Data for review:
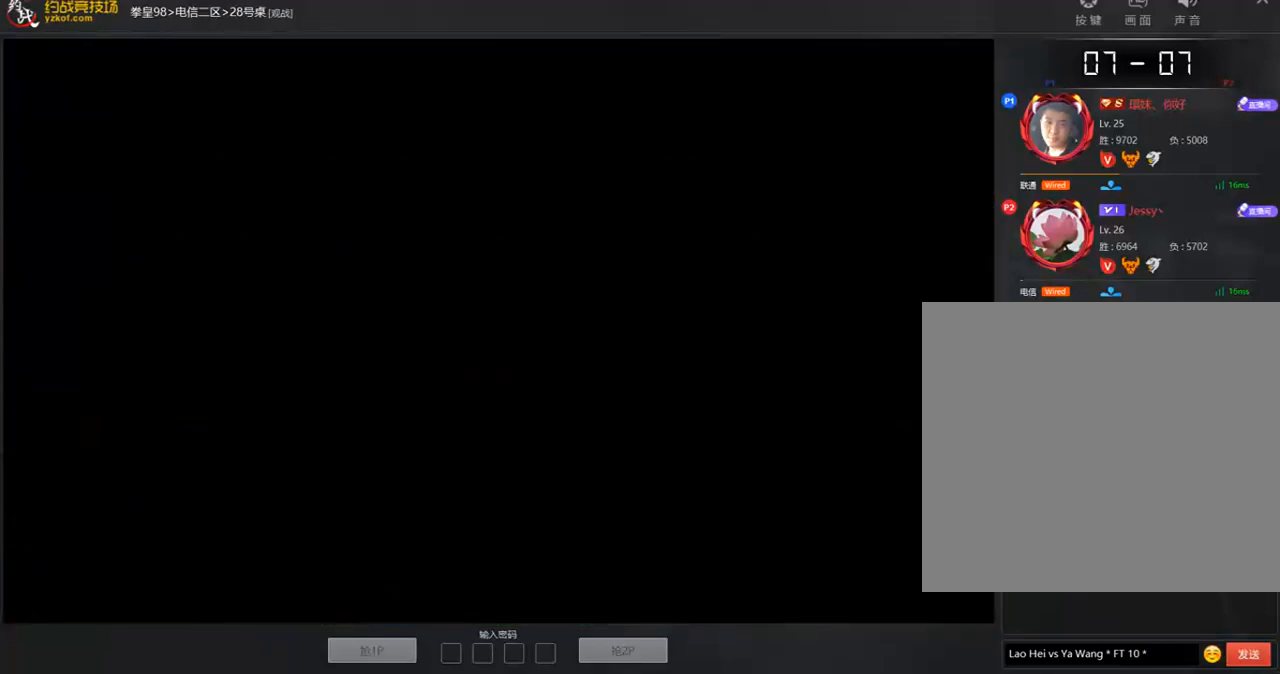
{"buttons": ["C"], "left_stick": "center", "events": [[34, "A", "down"], [135, "C", "up"], [152, "A", "up"], [168, "left_stick", "left"], [337, "left_stick", "down"], [471, "C", "down"], [471, "left_stick", "center"]]}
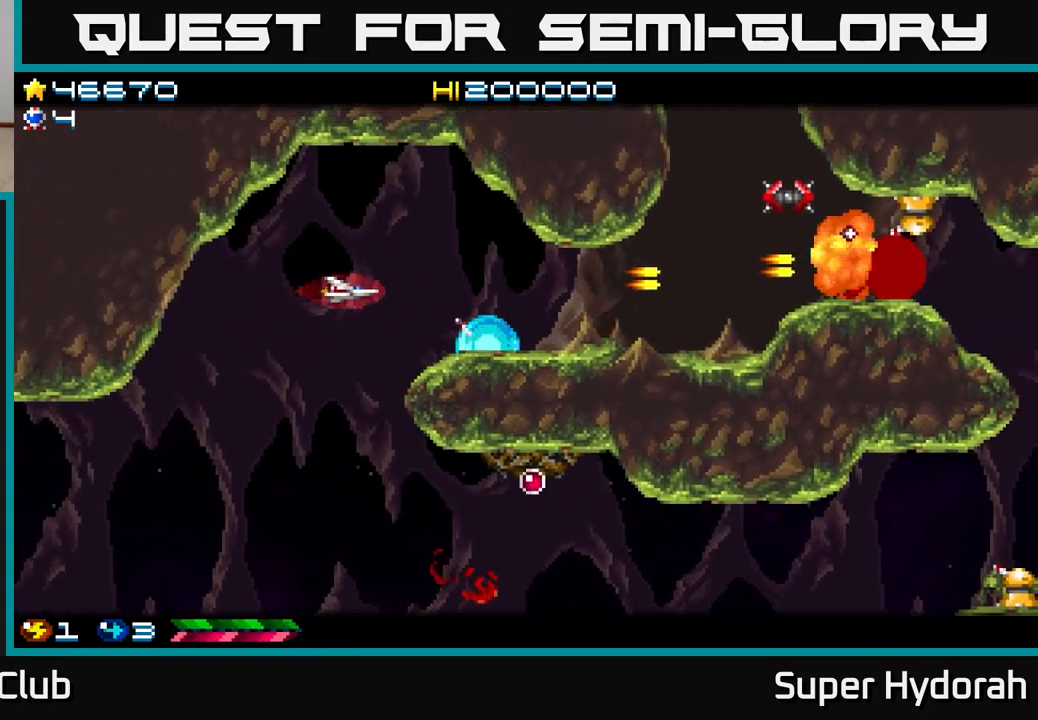
Gameplay with a controller (Xbox layout); each line is a JSON object with the inputs held at the frame after it. "events" lists button and stick changes between this image and that frame as [ms after this image, input, new state], when the widget could be followed in between. Not read: L3 R3 right_stick.
{"buttons": ["A", "DPAD_UP", "DPAD_RIGHT"], "left_stick": "center", "events": [[167, "DPAD_DOWN", "up"], [217, "DPAD_UP", "down"], [250, "DPAD_LEFT", "up"], [317, "A", "up"], [433, "DPAD_RIGHT", "down"], [483, "A", "down"]]}
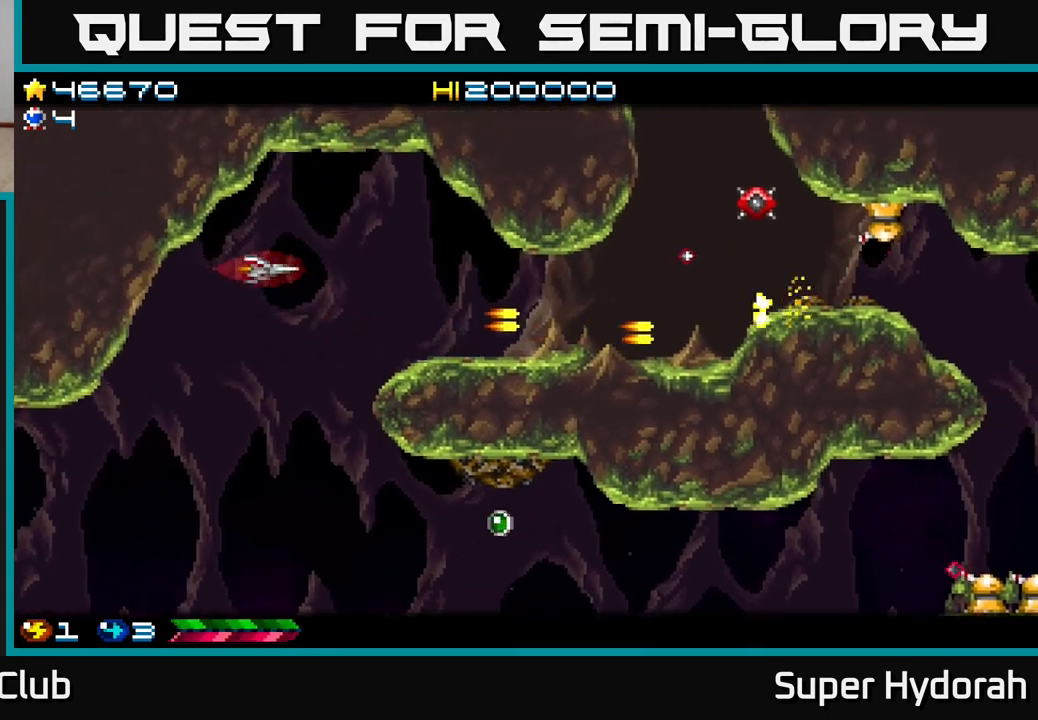
{"buttons": ["A", "DPAD_DOWN"], "left_stick": "center", "events": [[17, "DPAD_UP", "up"], [33, "DPAD_RIGHT", "up"], [67, "DPAD_DOWN", "down"]]}
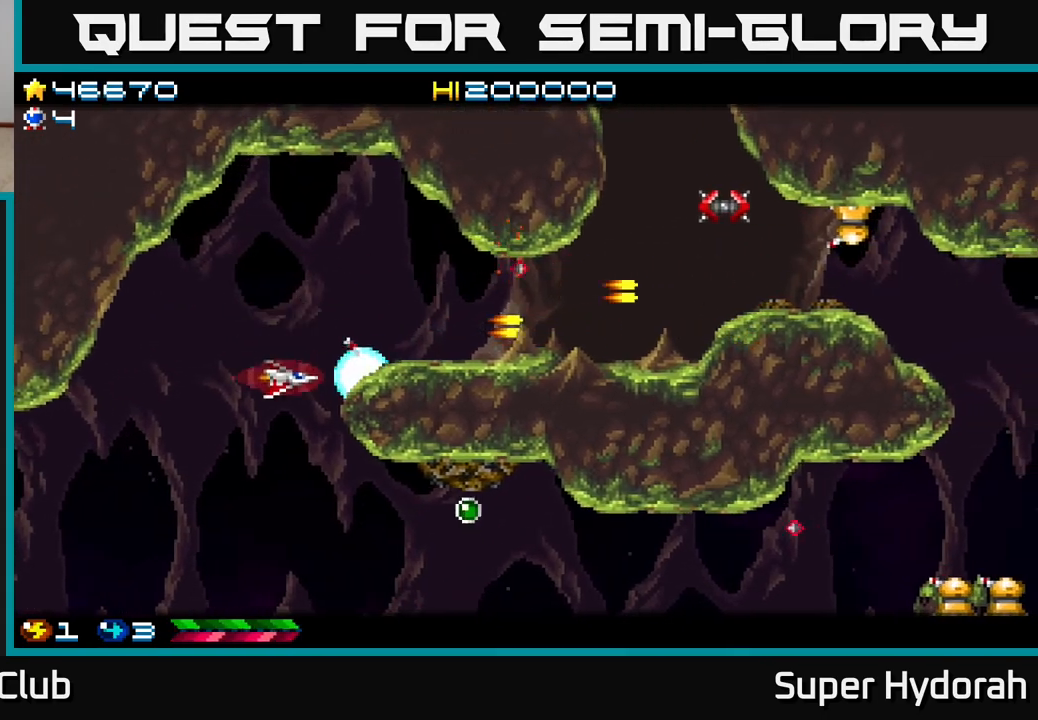
{"buttons": ["A", "DPAD_RIGHT"], "left_stick": "center", "events": [[317, "DPAD_RIGHT", "down"], [383, "DPAD_DOWN", "up"]]}
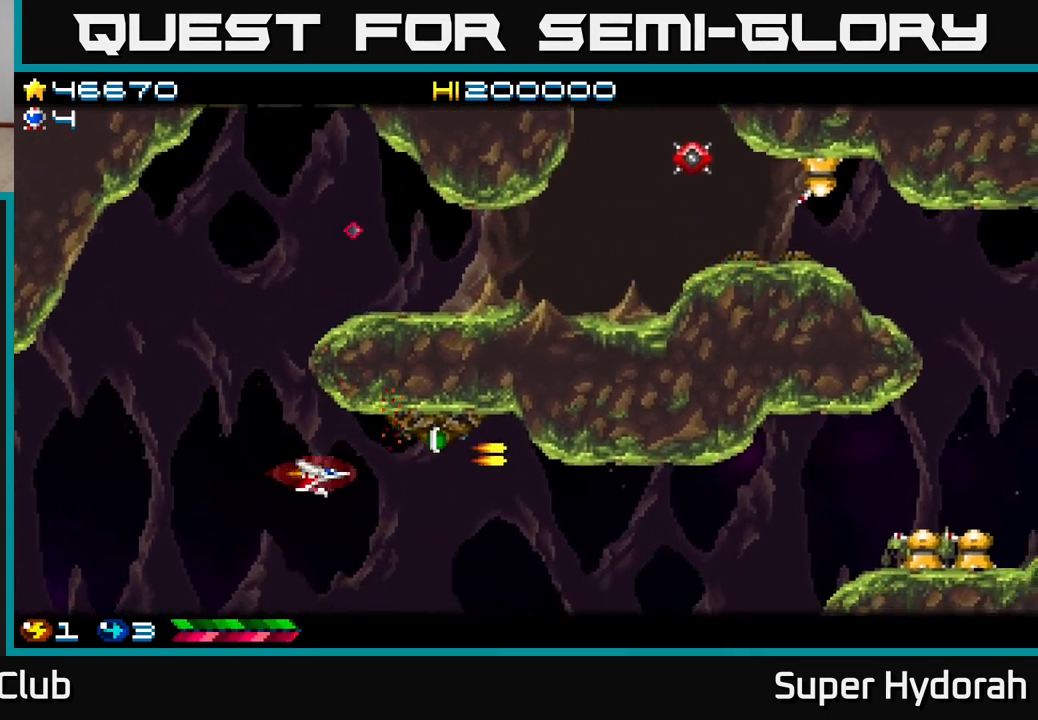
{"buttons": ["A", "DPAD_DOWN"], "left_stick": "center", "events": [[150, "DPAD_UP", "down"], [283, "DPAD_UP", "up"], [317, "DPAD_DOWN", "down"], [317, "DPAD_RIGHT", "up"]]}
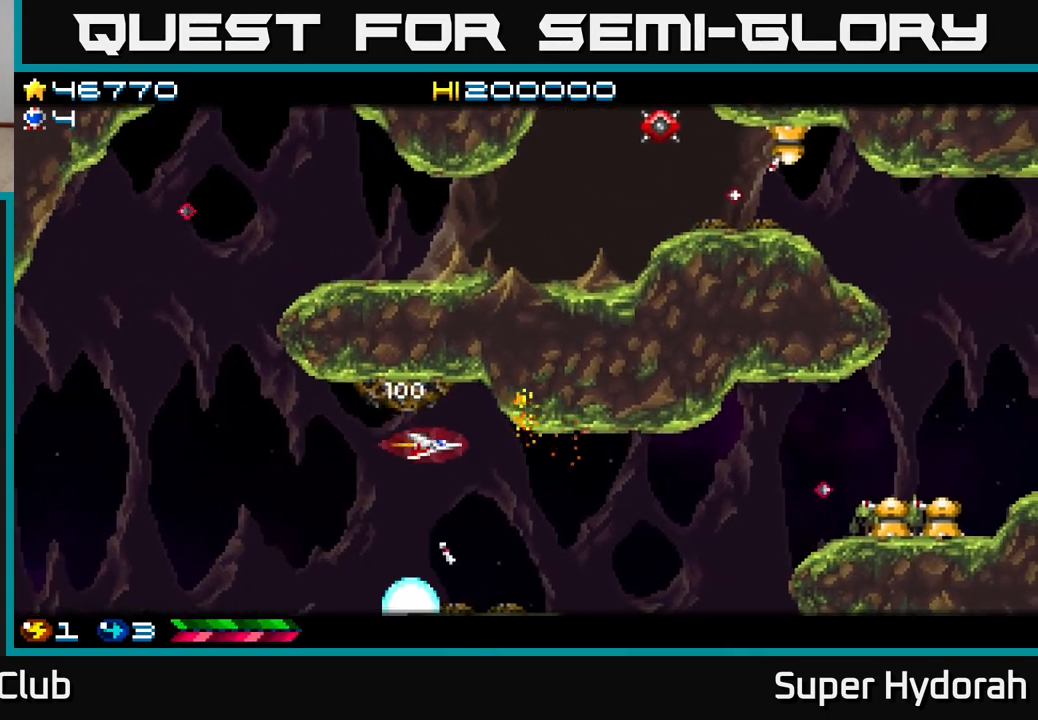
{"buttons": ["A", "DPAD_LEFT"], "left_stick": "center", "events": [[83, "DPAD_LEFT", "down"], [167, "DPAD_DOWN", "up"]]}
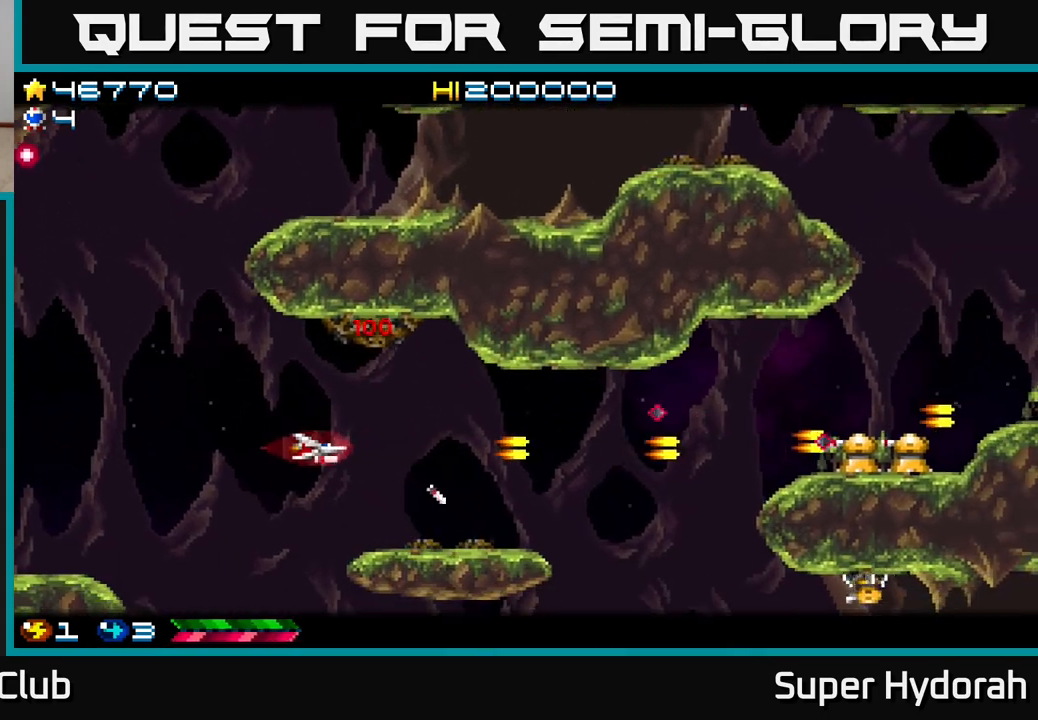
{"buttons": ["A", "DPAD_DOWN"], "left_stick": "center", "events": [[17, "DPAD_DOWN", "down"], [333, "DPAD_LEFT", "up"]]}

Exercise description:
Please write out all of the material above without changing a word, and omit any pictures.

Exercise answer:
{"buttons": ["C"], "left_stick": "center", "events": [[34, "A", "down"], [135, "C", "up"], [152, "A", "up"], [168, "left_stick", "left"], [337, "left_stick", "down"], [471, "C", "down"], [471, "left_stick", "center"]]}
Gameplay with a controller (Xbox layout); each line is a JSON object with the inputs held at the frame after it. "events" lists button and stick changes between this image and that frame as [ms after this image, input, new state], when the widget could be followed in between. Not read: L3 R3 right_stick.
{"buttons": ["A", "DPAD_UP", "DPAD_RIGHT"], "left_stick": "center", "events": [[167, "DPAD_DOWN", "up"], [217, "DPAD_UP", "down"], [250, "DPAD_LEFT", "up"], [317, "A", "up"], [433, "DPAD_RIGHT", "down"], [483, "A", "down"]]}
{"buttons": ["A", "DPAD_DOWN"], "left_stick": "center", "events": [[17, "DPAD_UP", "up"], [33, "DPAD_RIGHT", "up"], [67, "DPAD_DOWN", "down"]]}
{"buttons": ["A", "DPAD_RIGHT"], "left_stick": "center", "events": [[317, "DPAD_RIGHT", "down"], [383, "DPAD_DOWN", "up"]]}
{"buttons": ["A", "DPAD_DOWN"], "left_stick": "center", "events": [[150, "DPAD_UP", "down"], [283, "DPAD_UP", "up"], [317, "DPAD_DOWN", "down"], [317, "DPAD_RIGHT", "up"]]}
{"buttons": ["A", "DPAD_LEFT"], "left_stick": "center", "events": [[83, "DPAD_LEFT", "down"], [167, "DPAD_DOWN", "up"]]}
{"buttons": ["A", "DPAD_DOWN"], "left_stick": "center", "events": [[17, "DPAD_DOWN", "down"], [333, "DPAD_LEFT", "up"]]}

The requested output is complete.